Spc. Dareeontay King of the 704th Military Intelligence Brigade takes a ride wearing “drunk goggles” to experience driving under the influence at last year’s Drunk and Drugged Driving Prevention Month event. This year’s 3D seminar is Tuesday from 10 a.m. to 1 p.m. in the McGill Training Center ballroom. (File photo)

By Samson Robinson, Prevention Coordinator, Army Substance Abuse Program

December is designated as National Drunk and Drugged Driving Prevention Month.

In recognition of this campaign, the Fort Meade Army Substance Abuse Program will sponsor a Drunk and Drugged Driving (3D) Prevention Month kickoff seminar on Tuesday from 10 a.m. to 1 p.m. in the McGill Training Center ballroom.

Participants include representatives from Sexual Harassment/Assault Response, the Family Advocacy Program, the Directorate of Emergency Services and Mothers Against Drunk Drivers.

Speakers from the Motor Vehicle Administration, DES, State’s Attorney’s Office, Installation Safety Office, Substance Use Disorder Clinical Care and many other agencies will partner with the Army Substance Abuse Program.

According to the National Highway Traffic Safety Administration, almost 29 people die every day in alcohol-impaired vehicle crashes in the United States. That’s one person every 50 minutes in 2016.

Drunk driving fatalities have fallen by one-third in the last three decades. However, drunk driving crashes claim more than 10,000 lives per year.

In 2010, the most recent year for which cost data is available, these deaths and damages contributed to a cost of $44 billion per year.

The government reports that alcohol is responsible for one in every 10 deaths of Americans ages 20 to 64. A report from the Centers for Disease Control and Prevention finds that excessive drinking not only leads to fatal car crashes and violence but also deadly cases of breast cancer, and liver and heart disease.

About 70 percent of drinking deaths involved men.

New Mexico had the highest rate of death from drinking. New Jersey had the lowest.

Alcohol and other drugs hinder driving skills such as judgment, reaction time and general awareness.

What most people don’t realize is that it is extremely dangerous to operate a motorcycle while impaired — even after one drink or while intoxicated.

Physically, motorcyclists are affected by alcohol in the same way as vehicle drivers. However, motorcyclists may overlook that it takes much more coordination and alertness to operate a motorcycle than it does to drive a car.

In previous years, motorcycle operators in fatal crashes had higher intoxication rates than any other type of operator.

ASAP works with dedicated volunteers who continue to get out the word.

The term accident implies unpredictable and unavoidable acts.

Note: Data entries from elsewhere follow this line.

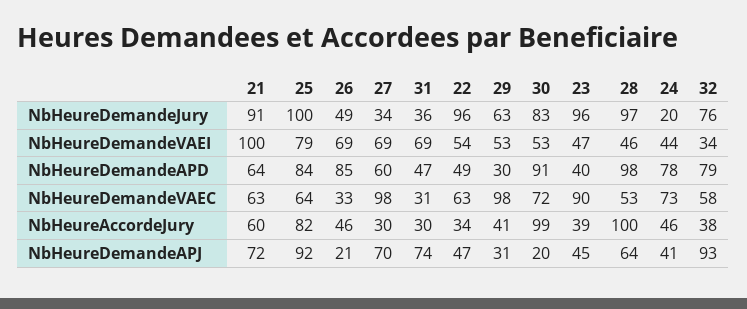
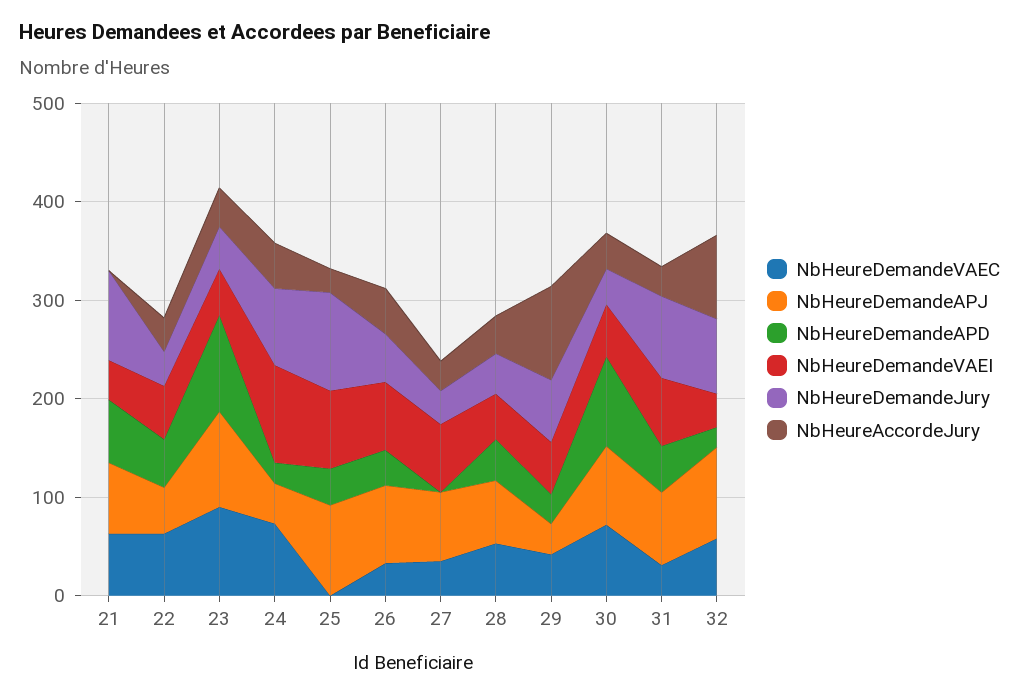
  {
    "NbHeureDemandeJury": {
      "21": 91,
      "25": 100,
      "26": 49,
      "27": 34,
-     "31": 36,
+     "31": 80,
-     "22": 96,
+     "22": 40,
      "29": 63,
-     "30": 83,
+     "30": 40,
-     "23": 96,
+     "23": 40,
-     "28": 97,
+     "28": 40,
-     "24": 20,
+     "24": 80,
      "32": 76
    },
    "NbHeureDemandeVAEI": {
-     "21": 100,
+     "21": 40,
      "25": 79,
      "26": 69,
      "27": 69,
      "31": 69,
      "22": 54,
      "29": 53,
      "30": 53,
      "23": 47,
      "28": 46,
-     "24": 44,
+     "24": 100,
      "32": 34
    },
    "NbHeureDemandeAPD": {
      "21": 64,
-     "25": 84,
+     "25": 40,
-     "26": 85,
+     "26": 40,
-     "27": 60,
+     "27": 0,
      "31": 47,
      "22": 49,
      "29": 30,
      "30": 91,
-     "23": 40,
+     "23": 100,
-     "28": 98,
+     "28": 40,
-     "24": 78,
+     "24": 20,
-     "32": 79
+     "32": 20
    },
    "NbHeureDemandeVAEC": {
      "21": 63,
-     "25": 64,
+     "25": 0,
      "26": 33,
-     "27": 98,
+     "27": 40,
      "31": 31,
      "22": 63,
-     "29": 98,
+     "29": 40,
      "30": 72,
      "23": 90,
      "28": 53,
      "24": 73,
      "32": 58
    },
    "NbHeureAccordeJury": {
-     "21": 60,
+     "21": 0,
-     "25": 82,
+     "25": 20,
      "26": 46,
      "27": 30,
      "31": 30,
      "22": 34,
-     "29": 41,
+     "29": 100,
-     "30": 99,
+     "30": 40,
      "23": 39,
-     "28": 100,
+     "28": 40,
      "24": 46,
-     "32": 38
+     "32": 80
    },
    "NbHeureDemandeAPJ": {
      "21": 72,
      "25": 92,
-     "26": 21,
+     "26": 80,
      "27": 70,
      "31": 74,
      "22": 47,
      "29": 31,
-     "30": 20,
+     "30": 80,
-     "23": 45,
+     "23": 100,
      "28": 64,
      "24": 41,
      "32": 93
    }
  }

But motor vehicle crashes are predictable and avoidable, thus making them preventable.

With the holidays approaching, there will be an increase in social events involving alcohol. Data from the NHTSA shows that this results in an increase in DUIs and fatal drunk-driving crashes around the Christmas holidays.

According to the NHTSA, 1,180 people were killed in crashes on the nation’s roads, and almost one-third of those fatalities were in drunk-driving crashes during the holiday period, Dec. 18-31.

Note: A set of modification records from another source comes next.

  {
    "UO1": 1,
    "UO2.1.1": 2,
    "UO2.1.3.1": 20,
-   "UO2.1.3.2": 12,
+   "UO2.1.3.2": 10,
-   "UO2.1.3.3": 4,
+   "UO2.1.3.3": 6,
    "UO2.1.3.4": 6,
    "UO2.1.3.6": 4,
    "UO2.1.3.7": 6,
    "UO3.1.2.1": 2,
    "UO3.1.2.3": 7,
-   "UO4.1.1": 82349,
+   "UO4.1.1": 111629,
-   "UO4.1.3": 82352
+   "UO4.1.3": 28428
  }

Over the entire month of December 2013, a staggering number of people — 733 — lost their lives in crashes.

While the dangers relating to drinking and driving are well documented, there is another deadly alcohol-related problem that receives far less attention — impaired pedestrians.

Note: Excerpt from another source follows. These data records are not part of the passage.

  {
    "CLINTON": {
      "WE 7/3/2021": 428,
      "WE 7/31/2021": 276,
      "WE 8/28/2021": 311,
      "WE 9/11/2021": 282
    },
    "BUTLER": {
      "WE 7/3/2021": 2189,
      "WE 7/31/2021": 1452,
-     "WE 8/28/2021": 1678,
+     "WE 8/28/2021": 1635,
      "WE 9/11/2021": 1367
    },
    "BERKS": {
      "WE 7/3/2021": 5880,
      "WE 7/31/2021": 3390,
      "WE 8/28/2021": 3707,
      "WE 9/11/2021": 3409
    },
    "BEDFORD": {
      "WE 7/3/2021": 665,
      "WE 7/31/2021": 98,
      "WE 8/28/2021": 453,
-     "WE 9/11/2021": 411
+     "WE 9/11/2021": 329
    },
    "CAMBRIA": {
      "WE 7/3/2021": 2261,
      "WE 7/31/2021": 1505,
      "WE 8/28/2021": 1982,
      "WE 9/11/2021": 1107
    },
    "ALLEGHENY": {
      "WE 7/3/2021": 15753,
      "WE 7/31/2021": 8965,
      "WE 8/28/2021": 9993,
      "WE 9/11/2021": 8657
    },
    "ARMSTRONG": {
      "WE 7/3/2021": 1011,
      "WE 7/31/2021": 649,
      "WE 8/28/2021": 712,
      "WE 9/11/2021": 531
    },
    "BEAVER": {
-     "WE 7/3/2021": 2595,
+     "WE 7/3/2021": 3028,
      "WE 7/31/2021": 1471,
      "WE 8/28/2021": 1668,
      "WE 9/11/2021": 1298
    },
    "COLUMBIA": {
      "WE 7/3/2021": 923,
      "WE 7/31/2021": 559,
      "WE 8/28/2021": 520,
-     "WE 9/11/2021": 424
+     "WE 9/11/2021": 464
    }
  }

In the past, ASAP has encouraged individuals not to drive after drinking, but have failed to send the message that impaired walking is also dangerous and can result in injury or death.

Research has shown that pedestrian crash victims often have a very high blood alcohol concentrations, or BAC. About 25 percent of fatally injured pedestrians had a BAC greater than .20.

In 2017, traffic fatalities were 1 percent lower in the first six months, compared with the same period in 2016, according to preliminary estimates from the National Safety Council. The organization reports that the decline comes after the steepest estimated two-year increase in traffic deaths since 1964.

In addition, the first six months’ tally for 2017 is 8 percent higher than the same period in 2015.

If you plan on celebrating with alcohol this holiday season, plan on a sober driver. Even if you’ve had a little bit to drink, you can still get a DUI and be involved in a crash.

Only drive when you are sober. Too many people wait until they’re been drinking to figure out their ride home. By then, it’s too late to make a clear-minded decision.

You might think you’re just buzzed and that you’re OK to drive, but remember this: Buzzed driving is drunk driving.